Best Practices to create a package library for DSS
Hi everyone,
I was wondering what's the best way to create a python project in GitHub with different functionalities for DSS and eventually work as a package.
This package/GitHub will be either imported in the libraries section or pip install it. Some of the functionalities will be general (preprocessing, validations, etc) which can be developed locally and follow all the development process with testing. Our initial plan is to follow the Test-Driven-Dev process.
My main concern is this. Since some functionalities are DSS specific, for example for manipulating recipes, dataset's settings, scenarios, etc and these require the dataiku library. What's the best approach to start developing?
Thank you!
Answers
-
Hi,
Do you have examples of functionalities you want to implement for this package?

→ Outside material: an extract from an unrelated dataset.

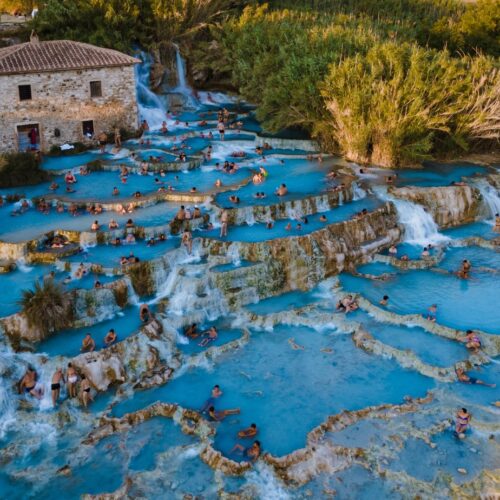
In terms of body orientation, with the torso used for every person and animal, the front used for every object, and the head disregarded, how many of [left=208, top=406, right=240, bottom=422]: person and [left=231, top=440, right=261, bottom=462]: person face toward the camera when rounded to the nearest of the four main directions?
0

As you have guessed, project libraries aren't meant to encapsulate Dataiku-specific logic, so it would not be appropriate to import dataiku inside of them. You should instead check if the functionalities you are looking for are covered by the public API client. If not, any code requiring the dataiku package should not live within a project library but directly written into the recipe/notebook you'll work on.
Hope this helps.
Best,
Harizo
-
Turribeach Dataiku DSS Core Designer, Neuron, Dataiku DSS Adv Designer, Registered, Neuron 2023 Posts: 1,914 Neuron
@HarizoR
wrote:Hi,
Do you have examples of functionalities you want to implement for this package?

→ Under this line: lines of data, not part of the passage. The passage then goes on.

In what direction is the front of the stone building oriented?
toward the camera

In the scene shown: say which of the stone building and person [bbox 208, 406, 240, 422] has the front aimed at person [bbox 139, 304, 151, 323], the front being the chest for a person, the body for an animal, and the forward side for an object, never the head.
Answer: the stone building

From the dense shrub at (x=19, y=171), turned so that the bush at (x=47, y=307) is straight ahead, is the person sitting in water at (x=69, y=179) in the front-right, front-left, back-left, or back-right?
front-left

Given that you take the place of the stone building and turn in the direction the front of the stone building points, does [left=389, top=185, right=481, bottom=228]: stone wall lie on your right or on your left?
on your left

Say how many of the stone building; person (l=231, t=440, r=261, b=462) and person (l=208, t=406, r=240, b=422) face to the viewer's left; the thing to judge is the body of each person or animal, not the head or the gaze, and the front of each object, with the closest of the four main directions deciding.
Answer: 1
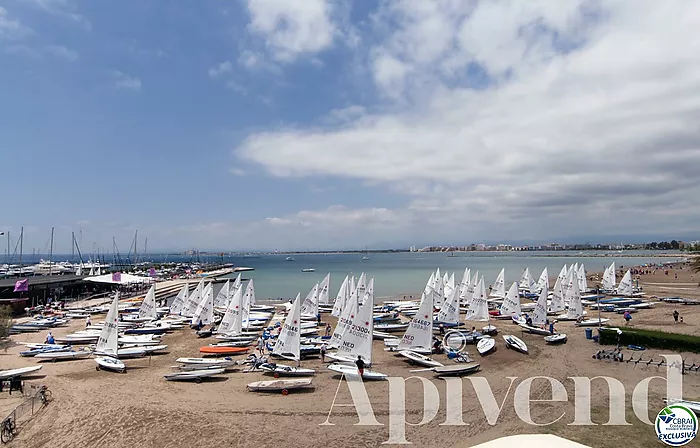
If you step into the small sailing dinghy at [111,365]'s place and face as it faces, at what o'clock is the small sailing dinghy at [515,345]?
the small sailing dinghy at [515,345] is roughly at 11 o'clock from the small sailing dinghy at [111,365].

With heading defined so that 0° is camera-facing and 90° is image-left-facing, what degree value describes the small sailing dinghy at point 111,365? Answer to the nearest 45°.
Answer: approximately 315°

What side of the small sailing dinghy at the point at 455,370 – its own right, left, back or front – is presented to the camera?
right

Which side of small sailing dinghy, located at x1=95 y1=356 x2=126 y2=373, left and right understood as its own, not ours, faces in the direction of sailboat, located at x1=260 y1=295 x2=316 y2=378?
front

As you have guessed, project libraries aren't meant to encapsulate Dataiku-specific logic, so it would not be appropriate to import dataiku inside of them. You should instead check if the functionalities you are looking for are covered by the public API client. If not, any code requiring the dataiku package should not live within a project library but directly written into the recipe/notebook you'll work on.
Hope this helps.
Best,
Harizo
I respectfully disagree. I have used project libraries or even the global library before and I found them lacking. The main issue with these is that you can only have a single version active at a single time in a single project. The only solution to this that I am aware is to clone the project which of course is not a good idea as there is no way to merge projects back after a clone. The global library is even more restrictive as there is no way around it: you want a different library version you need a different environment. In complex and large environment setups (ie lots of DSS instances) the last thing you want is to have a component which can not handle multiple versions as the same time which makes your complex environment even more complex.

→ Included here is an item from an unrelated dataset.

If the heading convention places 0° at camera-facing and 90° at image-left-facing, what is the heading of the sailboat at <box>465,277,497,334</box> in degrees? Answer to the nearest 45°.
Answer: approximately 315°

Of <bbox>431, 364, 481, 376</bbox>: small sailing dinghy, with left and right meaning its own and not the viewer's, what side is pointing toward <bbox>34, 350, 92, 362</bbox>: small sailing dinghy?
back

The original poster however mentioned that wants to work with a package published in Github. I think this will be a great way of handling multiple versions as this package can then be installed on Python code environments. For the reasons I explained above I wouldn't go with libraries. This will allow for multiple live versions to co-exist without any issues since you can obviously have multiple code environments and Dataiku gives you all the tools to handle these with easy. In fact you could even have different package versions running side by side on the same project, try that with project libraries.
As for "encapsulate Dataiku-specific logic, so it would not be appropriate to import dataiku inside them" I see nothing wrong with this. Most Python packages depend on other packages so I don't see what the issue with this is. Every Dataiku Python code environment comes builtin with both the dataiku and the dataikuapi packages installed so it will not be an issue meeting those dependencies.
Finally I woud say that depending on the things you want to automate with your package they might be a better fit for a Dataiku macro or Dataiku plugin. Having said that while Dataiku macros or Dataiku plugins are great ways to encapsulate and automate functionality they also fail in the same way that project and global libraries do: you can only have one version of a plugin or macro at the same time. In the case of macros and plugins you can duplicate them (ie MyMacro v2.0 and MyPlugin v2.0) but the migration of objects is not as easy as a package where you just update a code environment and all your recipes will automatically use the new package.
-
Hi,
To avoid any confusion, my previous message was specifically about project libraries. If you want to build an additional layer on top of the "dataiku" and "dataikuapi" packages then plugins can be a good choice depending on the use-case.
You are also correct about the versioning:
- you can only have one version of a plugin at a time within a given Dataiku instance,
- you can only have one version/branch of a project library being active in a given project.
If you have more details of practical use-cases where the previous points are perceived as limitations, do feel free to share them in the Product Ideas section: https://community.dataiku.com/t5/Product-Ideas/idb-p/Product_Ideas
Best,
Harizo
-
Ioannis Dataiku DSS Core Designer, Dataiku DSS ML Practitioner, Dataiku DSS Adv Designer, Registered Posts: 28 ✭✭✭✭✭
Hi Harizo,
So yes there some generic python functionalities for data manipulation but we want to incorporate other stuff specific to DSS
- manipulating SQL/Python/R recipes settings. For example going inside the code and change very specific parts depending is it's Spark SQL, Spark Query.
- manipulating Dataset settings and reading column names
I haven't used code studios at all is sth that I could do there? Or create abstract classes like dataiku.Dataset etc for this kind of development?
By public API client you mean dataikuapi ?